人乳头瘤病毒(HPV)是口咽癌(尤其是扁桃体癌)一部分病例的公认病因。与HPV相似,一些人多瘤病毒(HPyV),如默克尔细胞多瘤病毒(MCPyV),具有致癌潜力。最近,发现了几种新型HPyV。我们研究的目的是确定13种不同HPyV在良性和恶性扁桃体组织中的病毒DNA流行率和病毒DNA载量,并将数据与HPV的相关数据进行比较。该研究共纳入78例腭扁桃体活检样本,其组织学诊断为非恶性疾病(慢性扁桃体炎、扁桃体增生,n = 40)或扁桃体鳞状细胞癌(n = 38)。通过病毒特异性定量实时PCR测定HPyV DNA流行率和病毒载量。JCPyV(1/40,2.5%)和WUPyV(3/40,7.5%)仅在非恶性扁桃体组织中发现。HPyV7和HPyV10分别仅在38例癌症活检样本中的1例(2.6%)和7例(18.4%)中检测到。MCPyV(8/38,21.1%对4/40,10.0%)和HPyV6(2/38,5.3%对1/40,2.5%)在癌症样本中的发现频率均高于非恶性组织,但差异不显著。BKPyV、KIPyV、TSPyV、HPyV9、STLPyV、HPyV12和NJPyV在任何样本中均未发现。在HPyV DNA阳性活检样本中发现的HPyV载量非常低,非恶性和恶性样本之间无差异(每β-珠蛋白基因拷贝的中位载量分别<0.0001个HPyV DNA拷贝)。
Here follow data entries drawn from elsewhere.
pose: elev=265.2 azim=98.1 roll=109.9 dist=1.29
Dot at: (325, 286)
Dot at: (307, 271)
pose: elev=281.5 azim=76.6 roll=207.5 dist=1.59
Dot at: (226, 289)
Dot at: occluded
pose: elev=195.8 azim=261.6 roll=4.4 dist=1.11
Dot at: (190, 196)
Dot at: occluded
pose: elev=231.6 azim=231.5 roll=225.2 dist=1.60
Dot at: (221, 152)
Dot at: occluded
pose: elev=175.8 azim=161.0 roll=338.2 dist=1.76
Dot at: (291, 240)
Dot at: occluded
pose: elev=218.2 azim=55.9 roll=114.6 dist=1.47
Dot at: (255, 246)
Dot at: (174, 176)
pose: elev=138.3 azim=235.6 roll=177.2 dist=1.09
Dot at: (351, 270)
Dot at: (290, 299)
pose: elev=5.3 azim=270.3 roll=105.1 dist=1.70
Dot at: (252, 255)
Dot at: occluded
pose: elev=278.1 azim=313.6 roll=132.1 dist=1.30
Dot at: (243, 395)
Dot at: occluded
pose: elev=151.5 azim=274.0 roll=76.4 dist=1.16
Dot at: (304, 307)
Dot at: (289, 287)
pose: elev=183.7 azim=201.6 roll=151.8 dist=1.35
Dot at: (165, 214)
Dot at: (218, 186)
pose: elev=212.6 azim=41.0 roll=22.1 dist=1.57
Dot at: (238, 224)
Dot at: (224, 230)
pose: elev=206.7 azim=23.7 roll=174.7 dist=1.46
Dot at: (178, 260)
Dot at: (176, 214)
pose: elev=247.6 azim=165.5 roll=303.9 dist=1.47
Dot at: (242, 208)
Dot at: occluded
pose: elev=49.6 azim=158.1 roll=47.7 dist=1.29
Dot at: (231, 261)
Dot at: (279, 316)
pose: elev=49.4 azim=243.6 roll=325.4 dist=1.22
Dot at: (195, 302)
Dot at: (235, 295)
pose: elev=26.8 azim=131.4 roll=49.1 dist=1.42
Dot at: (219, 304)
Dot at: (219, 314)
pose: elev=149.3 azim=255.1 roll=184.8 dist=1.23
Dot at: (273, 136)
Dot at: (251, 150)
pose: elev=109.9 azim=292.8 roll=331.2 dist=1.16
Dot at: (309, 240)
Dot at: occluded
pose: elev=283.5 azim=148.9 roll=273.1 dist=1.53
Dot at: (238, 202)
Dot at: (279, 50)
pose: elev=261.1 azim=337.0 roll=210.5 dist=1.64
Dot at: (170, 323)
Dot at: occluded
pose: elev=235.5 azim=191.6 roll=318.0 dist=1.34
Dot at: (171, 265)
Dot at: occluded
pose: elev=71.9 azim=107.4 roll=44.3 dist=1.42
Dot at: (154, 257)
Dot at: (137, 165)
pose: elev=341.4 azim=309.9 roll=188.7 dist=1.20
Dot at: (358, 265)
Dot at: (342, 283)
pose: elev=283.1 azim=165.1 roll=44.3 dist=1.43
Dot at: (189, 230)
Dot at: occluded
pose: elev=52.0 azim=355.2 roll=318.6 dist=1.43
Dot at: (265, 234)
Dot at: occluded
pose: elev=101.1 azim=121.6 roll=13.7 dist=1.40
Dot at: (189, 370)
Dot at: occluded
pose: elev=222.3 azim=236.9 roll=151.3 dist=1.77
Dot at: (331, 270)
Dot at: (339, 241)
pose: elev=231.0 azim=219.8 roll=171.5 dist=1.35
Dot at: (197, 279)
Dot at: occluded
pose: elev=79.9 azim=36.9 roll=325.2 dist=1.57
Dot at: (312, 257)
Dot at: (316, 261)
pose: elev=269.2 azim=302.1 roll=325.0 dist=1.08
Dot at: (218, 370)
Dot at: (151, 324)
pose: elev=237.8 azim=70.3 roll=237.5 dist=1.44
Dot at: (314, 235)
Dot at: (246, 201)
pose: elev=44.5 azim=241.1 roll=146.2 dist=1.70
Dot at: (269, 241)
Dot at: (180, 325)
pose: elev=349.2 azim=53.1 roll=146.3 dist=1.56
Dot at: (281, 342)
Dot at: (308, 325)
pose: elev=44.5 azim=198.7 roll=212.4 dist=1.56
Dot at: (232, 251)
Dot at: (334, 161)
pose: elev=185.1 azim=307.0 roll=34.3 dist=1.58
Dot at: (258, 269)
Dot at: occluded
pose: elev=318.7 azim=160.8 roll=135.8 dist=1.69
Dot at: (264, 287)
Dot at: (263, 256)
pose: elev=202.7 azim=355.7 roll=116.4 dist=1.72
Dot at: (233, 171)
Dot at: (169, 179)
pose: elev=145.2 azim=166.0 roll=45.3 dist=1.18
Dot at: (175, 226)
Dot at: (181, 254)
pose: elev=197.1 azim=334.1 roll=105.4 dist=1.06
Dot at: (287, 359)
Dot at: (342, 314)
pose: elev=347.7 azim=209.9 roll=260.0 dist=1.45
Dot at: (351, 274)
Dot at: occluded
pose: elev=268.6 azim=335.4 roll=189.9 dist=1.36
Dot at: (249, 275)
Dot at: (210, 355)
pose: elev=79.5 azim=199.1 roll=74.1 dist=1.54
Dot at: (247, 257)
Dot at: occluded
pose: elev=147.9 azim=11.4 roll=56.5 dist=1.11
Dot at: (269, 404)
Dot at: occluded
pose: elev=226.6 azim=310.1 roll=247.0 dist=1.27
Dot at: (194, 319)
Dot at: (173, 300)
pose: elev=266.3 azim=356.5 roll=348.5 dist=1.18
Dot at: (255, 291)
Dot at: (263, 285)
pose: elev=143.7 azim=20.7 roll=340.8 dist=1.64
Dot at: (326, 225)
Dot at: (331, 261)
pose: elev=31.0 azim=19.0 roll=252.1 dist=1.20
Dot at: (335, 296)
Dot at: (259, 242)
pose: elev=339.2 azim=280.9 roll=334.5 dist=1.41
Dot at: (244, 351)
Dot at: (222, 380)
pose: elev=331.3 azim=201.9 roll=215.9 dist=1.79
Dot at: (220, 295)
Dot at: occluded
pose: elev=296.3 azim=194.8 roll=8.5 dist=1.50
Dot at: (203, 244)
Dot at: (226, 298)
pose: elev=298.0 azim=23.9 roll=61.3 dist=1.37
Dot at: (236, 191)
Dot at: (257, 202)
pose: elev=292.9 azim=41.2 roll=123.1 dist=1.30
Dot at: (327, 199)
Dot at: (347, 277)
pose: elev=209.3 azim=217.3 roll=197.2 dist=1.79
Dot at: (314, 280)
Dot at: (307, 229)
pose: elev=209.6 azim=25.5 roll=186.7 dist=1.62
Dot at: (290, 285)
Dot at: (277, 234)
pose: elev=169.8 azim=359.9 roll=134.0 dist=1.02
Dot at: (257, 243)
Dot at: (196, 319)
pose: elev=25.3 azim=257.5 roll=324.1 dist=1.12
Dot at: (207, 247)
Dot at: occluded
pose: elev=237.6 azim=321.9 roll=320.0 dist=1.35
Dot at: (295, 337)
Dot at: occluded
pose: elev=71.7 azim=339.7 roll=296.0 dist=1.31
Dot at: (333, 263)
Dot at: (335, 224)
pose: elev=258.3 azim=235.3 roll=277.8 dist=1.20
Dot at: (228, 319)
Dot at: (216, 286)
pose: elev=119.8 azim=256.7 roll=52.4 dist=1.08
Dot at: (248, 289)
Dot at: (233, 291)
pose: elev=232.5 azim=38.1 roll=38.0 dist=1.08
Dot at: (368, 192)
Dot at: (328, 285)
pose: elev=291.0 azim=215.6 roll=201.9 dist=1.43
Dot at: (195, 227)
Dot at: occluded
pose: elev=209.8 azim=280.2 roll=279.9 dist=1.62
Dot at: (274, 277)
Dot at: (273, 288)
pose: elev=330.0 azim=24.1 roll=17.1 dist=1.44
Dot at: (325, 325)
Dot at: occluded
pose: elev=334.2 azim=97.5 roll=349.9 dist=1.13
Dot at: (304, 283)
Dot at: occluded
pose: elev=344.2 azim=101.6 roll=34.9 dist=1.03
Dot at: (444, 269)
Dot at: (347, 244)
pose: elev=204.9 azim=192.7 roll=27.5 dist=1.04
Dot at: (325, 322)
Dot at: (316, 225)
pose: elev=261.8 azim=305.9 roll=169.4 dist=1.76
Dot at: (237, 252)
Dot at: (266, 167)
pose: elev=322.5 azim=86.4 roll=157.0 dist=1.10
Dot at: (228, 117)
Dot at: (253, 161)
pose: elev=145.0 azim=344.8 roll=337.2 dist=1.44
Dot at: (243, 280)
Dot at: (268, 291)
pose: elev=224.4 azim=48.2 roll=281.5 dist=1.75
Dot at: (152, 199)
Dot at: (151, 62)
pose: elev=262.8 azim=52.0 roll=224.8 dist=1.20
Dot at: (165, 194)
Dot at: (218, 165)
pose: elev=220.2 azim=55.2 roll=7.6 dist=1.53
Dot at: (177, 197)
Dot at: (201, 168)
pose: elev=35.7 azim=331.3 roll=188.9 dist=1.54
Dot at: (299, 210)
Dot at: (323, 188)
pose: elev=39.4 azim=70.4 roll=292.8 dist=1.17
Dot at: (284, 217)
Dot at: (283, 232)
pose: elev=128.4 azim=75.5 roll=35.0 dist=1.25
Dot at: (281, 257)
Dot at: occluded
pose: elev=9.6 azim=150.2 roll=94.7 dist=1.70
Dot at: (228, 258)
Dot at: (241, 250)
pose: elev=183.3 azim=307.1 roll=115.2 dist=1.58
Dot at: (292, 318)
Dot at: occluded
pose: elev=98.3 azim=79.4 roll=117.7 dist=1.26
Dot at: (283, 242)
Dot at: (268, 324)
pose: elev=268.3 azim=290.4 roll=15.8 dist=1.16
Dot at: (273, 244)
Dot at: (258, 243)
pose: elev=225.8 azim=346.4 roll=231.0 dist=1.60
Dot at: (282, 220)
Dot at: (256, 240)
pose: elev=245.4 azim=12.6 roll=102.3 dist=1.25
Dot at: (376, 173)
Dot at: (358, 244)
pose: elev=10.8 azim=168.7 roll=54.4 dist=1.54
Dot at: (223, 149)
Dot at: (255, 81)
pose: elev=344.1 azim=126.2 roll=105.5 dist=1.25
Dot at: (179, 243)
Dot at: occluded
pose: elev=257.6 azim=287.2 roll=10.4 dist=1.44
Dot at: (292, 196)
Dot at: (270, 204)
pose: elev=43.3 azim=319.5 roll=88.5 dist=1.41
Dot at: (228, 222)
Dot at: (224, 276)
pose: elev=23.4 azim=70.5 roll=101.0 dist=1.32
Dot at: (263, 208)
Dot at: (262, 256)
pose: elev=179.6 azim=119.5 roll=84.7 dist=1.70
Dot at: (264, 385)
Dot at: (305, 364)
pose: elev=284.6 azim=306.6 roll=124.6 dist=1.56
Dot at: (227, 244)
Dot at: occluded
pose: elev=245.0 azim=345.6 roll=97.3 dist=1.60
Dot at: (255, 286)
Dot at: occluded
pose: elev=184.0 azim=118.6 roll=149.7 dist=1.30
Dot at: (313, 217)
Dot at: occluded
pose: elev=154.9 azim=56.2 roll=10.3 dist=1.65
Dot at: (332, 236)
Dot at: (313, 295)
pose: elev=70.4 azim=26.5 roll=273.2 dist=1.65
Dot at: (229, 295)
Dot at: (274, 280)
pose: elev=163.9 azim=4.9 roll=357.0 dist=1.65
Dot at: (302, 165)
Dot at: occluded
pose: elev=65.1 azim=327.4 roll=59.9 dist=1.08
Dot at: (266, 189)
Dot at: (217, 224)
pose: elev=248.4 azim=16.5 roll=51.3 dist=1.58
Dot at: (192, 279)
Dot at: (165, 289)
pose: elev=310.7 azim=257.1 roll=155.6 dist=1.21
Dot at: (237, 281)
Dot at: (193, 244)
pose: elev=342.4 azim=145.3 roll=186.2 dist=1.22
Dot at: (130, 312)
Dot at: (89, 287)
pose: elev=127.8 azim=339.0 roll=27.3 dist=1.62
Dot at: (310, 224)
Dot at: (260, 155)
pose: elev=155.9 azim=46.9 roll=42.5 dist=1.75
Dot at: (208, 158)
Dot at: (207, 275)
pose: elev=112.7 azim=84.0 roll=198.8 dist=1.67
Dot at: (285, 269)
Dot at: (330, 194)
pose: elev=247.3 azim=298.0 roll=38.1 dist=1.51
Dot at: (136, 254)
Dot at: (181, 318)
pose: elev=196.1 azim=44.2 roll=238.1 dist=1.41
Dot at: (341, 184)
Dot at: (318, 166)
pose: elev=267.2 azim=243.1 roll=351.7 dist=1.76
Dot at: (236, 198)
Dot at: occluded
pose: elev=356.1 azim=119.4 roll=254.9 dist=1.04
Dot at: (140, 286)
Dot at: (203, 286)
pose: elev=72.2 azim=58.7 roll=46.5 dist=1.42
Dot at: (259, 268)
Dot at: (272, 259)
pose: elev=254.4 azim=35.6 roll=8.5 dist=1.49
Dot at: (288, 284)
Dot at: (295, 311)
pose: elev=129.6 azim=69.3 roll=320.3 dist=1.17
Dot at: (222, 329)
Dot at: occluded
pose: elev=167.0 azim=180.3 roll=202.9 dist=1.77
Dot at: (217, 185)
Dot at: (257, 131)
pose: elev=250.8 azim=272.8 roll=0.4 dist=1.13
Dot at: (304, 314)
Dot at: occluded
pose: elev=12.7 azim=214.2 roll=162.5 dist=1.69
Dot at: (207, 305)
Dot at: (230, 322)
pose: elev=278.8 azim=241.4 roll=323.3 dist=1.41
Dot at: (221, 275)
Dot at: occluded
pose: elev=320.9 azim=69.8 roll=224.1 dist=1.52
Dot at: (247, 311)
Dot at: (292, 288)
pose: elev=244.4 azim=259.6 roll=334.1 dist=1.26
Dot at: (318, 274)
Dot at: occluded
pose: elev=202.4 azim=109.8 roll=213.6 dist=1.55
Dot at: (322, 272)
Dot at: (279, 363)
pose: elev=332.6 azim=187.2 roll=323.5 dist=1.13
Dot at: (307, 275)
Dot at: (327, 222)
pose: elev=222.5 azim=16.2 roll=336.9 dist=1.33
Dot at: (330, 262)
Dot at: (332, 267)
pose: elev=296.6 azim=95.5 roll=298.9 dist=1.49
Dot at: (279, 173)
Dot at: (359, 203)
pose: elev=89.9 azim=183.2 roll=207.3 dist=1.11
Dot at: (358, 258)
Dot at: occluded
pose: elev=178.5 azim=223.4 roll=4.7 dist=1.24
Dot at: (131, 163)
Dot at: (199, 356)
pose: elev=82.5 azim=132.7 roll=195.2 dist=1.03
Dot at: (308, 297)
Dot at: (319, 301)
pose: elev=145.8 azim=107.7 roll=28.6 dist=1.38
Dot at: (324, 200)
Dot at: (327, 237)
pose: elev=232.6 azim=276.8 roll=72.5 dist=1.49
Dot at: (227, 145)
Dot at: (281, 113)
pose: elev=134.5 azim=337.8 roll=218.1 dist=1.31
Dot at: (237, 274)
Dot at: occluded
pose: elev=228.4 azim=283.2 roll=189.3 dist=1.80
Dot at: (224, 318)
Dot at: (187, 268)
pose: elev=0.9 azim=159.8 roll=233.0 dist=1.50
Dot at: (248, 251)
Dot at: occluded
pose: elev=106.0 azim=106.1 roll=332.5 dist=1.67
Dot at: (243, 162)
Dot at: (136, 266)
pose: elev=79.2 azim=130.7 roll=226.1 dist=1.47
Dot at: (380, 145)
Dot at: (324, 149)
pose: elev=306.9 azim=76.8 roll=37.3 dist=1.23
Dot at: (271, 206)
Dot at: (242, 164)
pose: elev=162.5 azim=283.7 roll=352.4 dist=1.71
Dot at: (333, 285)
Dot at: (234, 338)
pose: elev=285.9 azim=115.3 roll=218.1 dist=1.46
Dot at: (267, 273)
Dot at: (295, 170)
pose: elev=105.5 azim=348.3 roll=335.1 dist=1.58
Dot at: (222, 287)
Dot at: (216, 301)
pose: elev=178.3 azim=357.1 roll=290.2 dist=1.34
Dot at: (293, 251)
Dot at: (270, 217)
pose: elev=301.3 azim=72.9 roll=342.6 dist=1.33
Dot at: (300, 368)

与HPyV相反,高危HPV类型(HPV16/HPV18)在扁桃体癌中的发现频率显著高于非恶性扁桃体组织(17/38,44.7%对2/40,5.0%,p<0.001)。此外,癌症样本中的高危HPV DNA载量显著高于非恶性样本(每β-珠蛋白基因拷贝的中位载量为11.861对7×10个HPV DNA拷贝,p = 0.012)。虽然HPV和HPyV都可能在扁桃体组织中持续存在,但我们关于HPyV DNA流行率和载量的数据不支持HPyV在扁桃体致癌过程中发挥作用,无论是单独作用还是作为HPV的共同感染因子。